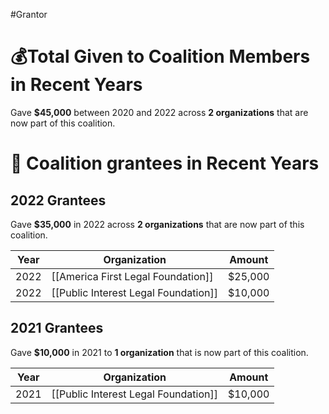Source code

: #Grantor 

# 💰Total Given to Coalition Members in Recent Years

Gave **$45,000** between 2020 and 2022 across **2 organizations** that are now part of this coalition.
# 💸 Coalition grantees in Recent Years

## 2022 Grantees

Gave **$35,000** in 2022 across **2 organizations** that are now part of this coalition.

| Year | Organization                         | Amount  |
| ---- | ------------------------------------ | ------- |
| 2022 | [[America First Legal Foundation]]   | $25,000 |
| 2022 | [[Public Interest Legal Foundation]] | $10,000 |


## 2021 Grantees

Gave **$10,000** in 2021 to **1 organization** that is now part of this coalition.

| Year | Organization                         | Amount  |
| ---- | ------------------------------------ | ------- |
| 2021 | [[Public Interest Legal Foundation]] | $10,000 |
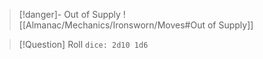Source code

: > [!danger]- Out of Supply
> ![[Almanac/Mechanics/Ironsworn/Moves#Out of Supply]]

> [!Question] Roll
> `dice: 2d10 1d6`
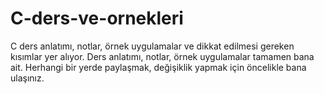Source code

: # C-ders-ve-ornekleri
C ders anlatımı, notlar, örnek uygulamalar ve dikkat edilmesi gereken kısımlar yer alıyor.
Ders anlatımı, notlar, örnek uygulamalar tamamen bana ait. Herhangi bir yerde paylaşmak, değişiklik yapmak için öncelikle bana ulaşınız.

Activity:
Find the line containing "2022 | [[America" in the listing above. Restate it and every line after it, word for word, through the final line, leaving out the pictures.

Solution:
| 2022 | [[America First Legal Foundation]]   | $25,000 |
| 2022 | [[Public Interest Legal Foundation]] | $10,000 |


## 2021 Grantees

Gave **$10,000** in 2021 to **1 organization** that is now part of this coalition.

| Year | Organization                         | Amount  |
| ---- | ------------------------------------ | ------- |
| 2021 | [[Public Interest Legal Foundation]] | $10,000 |
Source code

: > [!danger]- Out of Supply
> ![[Almanac/Mechanics/Ironsworn/Moves#Out of Supply]]

> [!Question] Roll
> `dice: 2d10 1d6`
Source code

: # C-ders-ve-ornekleri
C ders anlatımı, notlar, örnek uygulamalar ve dikkat edilmesi gereken kısımlar yer alıyor.
Ders anlatımı, notlar, örnek uygulamalar tamamen bana ait. Herhangi bir yerde paylaşmak, değişiklik yapmak için öncelikle bana ulaşınız.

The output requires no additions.